» Selection

Chapter 08 - Punchline: A Grim Humor Holds Up a Mirror to Society
CONRAD BOTES Foreign Body 2007
Wall painting with glass roundels Oil-based paint on glass Dimensions variable
Image courtesy of the Michael Stevenson Gallery, Cape Town
Photographer: Mario Todeschini
© Conrad Botes
“Humor seeks to make light of a dark world or vice versa. It is part of our incessant, courageous struggle to create an imaginative space in which to live more fully,” wrote curator Colin Richards in his proposal for an exhibition of contemporary Pan-African art, to be shown at the 51st Venice Biennale in 2007. “Where hurt and violence can feel generalized and indifferent to the particular, humor always seems ineluctably particular and individual,” he continued. “The sense of humor also distinguishes the human animal from the purely animal. Humor may even be a sign of what it means to be fully human.”
The human and inescapable impulse to laugh is also an impulse to celebrate. In the 1980s and 90s the restrictions that the Nationalist government imposed on certain hard news items criticizing police or state action did not prevent cartoonists from doing so. In an early cartoon by Jonathan Shapiro (aka Zapiro), State President P. W. Botha is portrayed as the puppet of Margaret Thatcher and Ronald Reagan, Western leaders who might give lip service to the international anti-apartheid movement but who in reality supported the Nationalist government for economic reasons and a perceived anti-Communist stance.
After 1994 the same artists and cartoonists who once exposed the brutality of the apartheid government continued to expose the new government’s weaknesses. They believe that political correctness is the antithesis of the sensibility needed to make a good cartoonist, or artist.

» Directive 1
Copy the stretch of the chapter on humor from "The human and" through "cartoonist, or artist.".
» Directive 2
Can you continue the chapter on humor and society from its last sentence?

» Material shown
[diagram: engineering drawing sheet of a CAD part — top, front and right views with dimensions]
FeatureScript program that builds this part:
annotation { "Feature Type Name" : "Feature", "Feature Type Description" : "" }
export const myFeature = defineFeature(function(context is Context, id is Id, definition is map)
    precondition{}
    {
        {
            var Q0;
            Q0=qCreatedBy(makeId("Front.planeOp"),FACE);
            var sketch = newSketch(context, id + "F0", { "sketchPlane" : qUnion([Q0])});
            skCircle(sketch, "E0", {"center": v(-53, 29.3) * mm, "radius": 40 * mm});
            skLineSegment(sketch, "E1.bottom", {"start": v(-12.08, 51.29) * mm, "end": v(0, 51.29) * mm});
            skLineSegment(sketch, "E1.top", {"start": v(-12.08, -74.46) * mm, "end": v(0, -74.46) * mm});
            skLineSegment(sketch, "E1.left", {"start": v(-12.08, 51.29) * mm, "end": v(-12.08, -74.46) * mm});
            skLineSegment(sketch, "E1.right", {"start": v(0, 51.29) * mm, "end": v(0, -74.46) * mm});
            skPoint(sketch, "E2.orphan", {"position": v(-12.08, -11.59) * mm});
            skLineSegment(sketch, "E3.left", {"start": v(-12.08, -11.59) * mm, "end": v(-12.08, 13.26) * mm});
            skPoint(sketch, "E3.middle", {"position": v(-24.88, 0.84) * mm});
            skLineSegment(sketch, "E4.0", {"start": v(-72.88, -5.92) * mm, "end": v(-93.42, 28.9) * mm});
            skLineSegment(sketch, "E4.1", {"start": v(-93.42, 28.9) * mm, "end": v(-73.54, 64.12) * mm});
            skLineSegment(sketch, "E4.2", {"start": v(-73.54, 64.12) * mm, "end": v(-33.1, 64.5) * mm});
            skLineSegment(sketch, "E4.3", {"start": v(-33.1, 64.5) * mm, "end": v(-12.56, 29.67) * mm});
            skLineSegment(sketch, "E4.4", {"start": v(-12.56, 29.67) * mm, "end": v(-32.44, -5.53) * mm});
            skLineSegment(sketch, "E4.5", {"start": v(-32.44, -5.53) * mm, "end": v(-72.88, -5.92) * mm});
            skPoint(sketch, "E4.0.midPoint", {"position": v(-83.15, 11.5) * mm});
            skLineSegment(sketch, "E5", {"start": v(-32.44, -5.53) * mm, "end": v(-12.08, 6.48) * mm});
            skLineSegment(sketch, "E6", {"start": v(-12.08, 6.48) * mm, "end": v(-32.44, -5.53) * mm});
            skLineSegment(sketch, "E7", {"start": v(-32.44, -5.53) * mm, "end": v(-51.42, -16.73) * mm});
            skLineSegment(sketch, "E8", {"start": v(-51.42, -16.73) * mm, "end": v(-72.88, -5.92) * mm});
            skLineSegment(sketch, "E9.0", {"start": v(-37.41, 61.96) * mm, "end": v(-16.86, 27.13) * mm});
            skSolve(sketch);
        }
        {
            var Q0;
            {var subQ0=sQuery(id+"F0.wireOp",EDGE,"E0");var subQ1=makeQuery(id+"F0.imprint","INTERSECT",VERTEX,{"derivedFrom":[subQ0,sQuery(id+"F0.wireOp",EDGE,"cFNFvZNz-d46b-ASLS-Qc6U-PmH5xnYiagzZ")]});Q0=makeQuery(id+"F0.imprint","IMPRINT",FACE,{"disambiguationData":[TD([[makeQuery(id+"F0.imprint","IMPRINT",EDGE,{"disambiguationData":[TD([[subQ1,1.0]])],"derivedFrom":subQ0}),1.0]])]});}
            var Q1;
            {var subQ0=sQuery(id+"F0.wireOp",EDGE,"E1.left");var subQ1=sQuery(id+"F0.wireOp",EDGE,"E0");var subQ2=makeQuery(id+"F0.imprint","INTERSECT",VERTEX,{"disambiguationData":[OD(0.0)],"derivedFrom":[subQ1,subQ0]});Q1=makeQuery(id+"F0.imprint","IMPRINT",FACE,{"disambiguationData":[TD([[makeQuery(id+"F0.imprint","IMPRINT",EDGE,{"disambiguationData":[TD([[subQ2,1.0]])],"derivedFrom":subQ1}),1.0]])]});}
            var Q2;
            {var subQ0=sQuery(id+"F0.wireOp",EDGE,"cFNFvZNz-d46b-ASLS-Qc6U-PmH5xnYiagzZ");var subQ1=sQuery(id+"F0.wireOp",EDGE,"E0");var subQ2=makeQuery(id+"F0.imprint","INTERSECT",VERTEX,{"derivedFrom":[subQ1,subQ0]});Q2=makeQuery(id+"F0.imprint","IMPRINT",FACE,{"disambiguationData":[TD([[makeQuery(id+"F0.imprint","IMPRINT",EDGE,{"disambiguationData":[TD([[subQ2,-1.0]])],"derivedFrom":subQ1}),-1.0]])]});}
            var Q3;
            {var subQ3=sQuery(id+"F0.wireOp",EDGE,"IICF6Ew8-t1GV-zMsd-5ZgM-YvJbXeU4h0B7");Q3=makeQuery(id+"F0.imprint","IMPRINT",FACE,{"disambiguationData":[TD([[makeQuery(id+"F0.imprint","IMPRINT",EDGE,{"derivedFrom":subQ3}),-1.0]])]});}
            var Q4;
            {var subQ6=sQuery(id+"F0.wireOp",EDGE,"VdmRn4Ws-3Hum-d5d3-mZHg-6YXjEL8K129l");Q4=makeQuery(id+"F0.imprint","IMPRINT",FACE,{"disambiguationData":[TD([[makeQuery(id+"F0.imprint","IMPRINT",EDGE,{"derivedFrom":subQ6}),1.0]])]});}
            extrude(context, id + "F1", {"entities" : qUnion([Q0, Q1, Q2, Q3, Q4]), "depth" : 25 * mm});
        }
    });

» Task output 1
The human and inescapable impulse to laugh is also an impulse to celebrate. In the 1980s and 90s the restrictions that the Nationalist government imposed on certain hard news items criticizing police or state action did not prevent cartoonists from doing so. In an early cartoon by Jonathan Shapiro (aka Zapiro), State President P. W. Botha is portrayed as the puppet of Margaret Thatcher and Ronald Reagan, Western leaders who might give lip service to the international anti-apartheid movement but who in reality supported the Nationalist government for economic reasons and a perceived anti-Communist stance.
After 1994 the same artists and cartoonists who once exposed the brutality of the apartheid government continued to expose the new government’s weaknesses. They believe that political correctness is the antithesis of the sensibility needed to make a good cartoonist, or artist.

» Task output 2
Shapiro, the nation’s most popular cartoonist, tells the story of receiving a phone call in the years in which Nelson Mandela was president, from someone purporting to be the great man himself. Believing it was one of his friends adopting the distinctive Mandela accent, Shapiro demanded several times that the caller identify himself. When he realized it was indeed Mandela, calling to ask for an original Zapiro cartoon for a charity auction, a shaken Shapiro started to apologize fervently for a recent cartoon criticizing Mandela. Laughing, Mandela assured him, “That’s your job, Zapiro. You must do your job.”
In the finest traditions of cartooning, Shapiro’s best images take a complex situation and present it as an easily understood ideogram, which remains in the mind as a signifier of the situation. When the new government announced the formation of the Truth and Reconciliation Commission in 1996, to uncover and bring to light the horrors of the crimes of apartheid and the perpetrators behind them, it was with the agenda of opening up and cauterizing the wounds of the nation. Shapiro’s 1997 cartoon showing Archbishop Desmond Tutu, chairman of the TRC, staring at a faulty map indicates with total clarity the flaws endemic in the original agenda.
As part of his 2003 exhibition White Like Me, sculptor Brett Murray worked directly out of the genre of New Yorker magazine cartoons to satirize fumbling white middle class attempts to come to grips with the new social mores that pertain to a supposedly integrated society. In one of his almost six-foot-high reproductions of the cartoons, which the artist cut out of white and black Perspex, fitted together jigsaw style and sanded down to a dull sheen, two suited businessmen face each other across a table. “Are you the other or the other-other or just another other?” one asks of his companion.
Conrad Botes and Anton Kannemeyer were postgraduates in the graphic design department of the University of Stellenbosch when they published the first issue of Bitterkomix, an iconoclastic and irreverent comic book in which they lampooned Afrikaner values of church and home and portrayed graphic sex across color lines. Writing in the South Atlantic Quarterly (Fall 2004), sociologist Rita Barnard reported that at the time one university colleague declared that Kannemeyer “flings the repellent results of his filthy preoccupation with sex in the face of the public.” Simultaneously, appreciative critics declared Bitterkomix to be “undeniably part of our ‘national culture’ ” and insisted that it “belongs in the Africana section of every library.”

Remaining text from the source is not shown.